E-3SFC: Communication-Efficient Federated Learning with Double-way Features Synthesizing
Yuhao Zhou, Yuxin Tian, Mingjia Shi, Yuanxi Li, Yanan Sun, Qing Ye, Jiancheng Lv
TL;DR
This work addresses the high communication cost in Federated Learning by introducing E-3SFC, a framework that compresses gradients into tiny synthetic features via 3SFC, while employing error feedback and a dynamic budget scheduler. A novel double-way compression scheme extends compression to the global model download, synchronized by shared training priors, and a budget scheduler allocates communication budgets adaptively across rounds. Theoretical analysis establishes convergence rates under strongly convex and non-convex settings, with explicit dependence on aggregation noise and compression parameters.
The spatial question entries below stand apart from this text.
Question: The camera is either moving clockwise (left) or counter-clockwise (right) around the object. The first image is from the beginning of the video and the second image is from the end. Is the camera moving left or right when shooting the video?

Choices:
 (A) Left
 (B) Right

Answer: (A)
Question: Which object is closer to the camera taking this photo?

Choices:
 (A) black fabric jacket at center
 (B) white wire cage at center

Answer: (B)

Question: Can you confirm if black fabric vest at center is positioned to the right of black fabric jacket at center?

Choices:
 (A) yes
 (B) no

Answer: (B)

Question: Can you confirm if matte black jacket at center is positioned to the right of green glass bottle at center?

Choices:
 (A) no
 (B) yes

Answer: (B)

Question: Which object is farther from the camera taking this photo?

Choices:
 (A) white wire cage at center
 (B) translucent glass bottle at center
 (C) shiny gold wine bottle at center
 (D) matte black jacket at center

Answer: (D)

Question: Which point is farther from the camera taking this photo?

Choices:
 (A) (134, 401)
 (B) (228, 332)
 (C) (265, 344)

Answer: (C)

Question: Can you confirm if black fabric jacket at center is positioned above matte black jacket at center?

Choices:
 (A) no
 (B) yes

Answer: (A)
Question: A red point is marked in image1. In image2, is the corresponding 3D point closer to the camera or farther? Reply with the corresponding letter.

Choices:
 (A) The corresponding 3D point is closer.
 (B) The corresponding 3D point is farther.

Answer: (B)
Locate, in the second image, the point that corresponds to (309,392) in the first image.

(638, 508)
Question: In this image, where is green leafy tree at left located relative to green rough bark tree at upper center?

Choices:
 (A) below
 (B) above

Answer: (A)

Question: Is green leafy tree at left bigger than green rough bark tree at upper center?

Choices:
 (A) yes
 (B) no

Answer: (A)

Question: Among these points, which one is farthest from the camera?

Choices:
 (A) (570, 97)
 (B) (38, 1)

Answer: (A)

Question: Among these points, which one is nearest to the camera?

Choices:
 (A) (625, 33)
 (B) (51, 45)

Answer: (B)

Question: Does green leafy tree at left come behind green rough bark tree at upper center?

Empirically, E-3SFC achieves up to 13.4% accuracy gains with as much as 111.6× reduction in communication across six datasets and six models, outperforming state-of-the-art baselines and demonstrating practical impact for scalable FL.
Abstract
The exponential growth in model sizes has significantly increased the communication burden in Federated Learning (FL). Existing methods to alleviate this burden by transmitting compressed gradients often face high compression errors, which slow down the model's convergence. To simultaneously achieve high compression effectiveness and lower compression errors, we study the gradient compression problem from a novel perspective. Specifically, we propose a systematical algorithm termed Extended Single-Step Synthetic Features Compressing (E-3SFC), which consists of three sub-components, i.e., the Single-Step Synthetic Features Compressor (3SFC), a double-way compression algorithm, and a communication budget scheduler. First, we regard the process of gradient computation of a model as decompressing gradients from corresponding inputs, while the inverse process is considered as compressing the gradients. Based on this, we introduce a novel gradient compression method termed 3SFC, which utilizes the model itself as a decompressor, leveraging training priors such as model weights and objective functions. 3SFC compresses raw gradients into tiny synthetic features in a single-step simulation, incorporating error feedback to minimize overall compression errors. To further reduce communication overhead, 3SFC is extended to E-3SFC, allowing double-way compression and dynamic communication budget scheduling. Our theoretical analysis under both strongly convex and non-convex conditions demonstrates that 3SFC achieves linear and sub-linear convergence rates with aggregation noise. Extensive experiments across six datasets and six models reveal that 3SFC outperforms state-of-the-art methods by up to 13.4% while reducing communication costs by 111.6 times. These findings suggest that 3SFC can significantly enhance communication efficiency in FL without compromising model performance.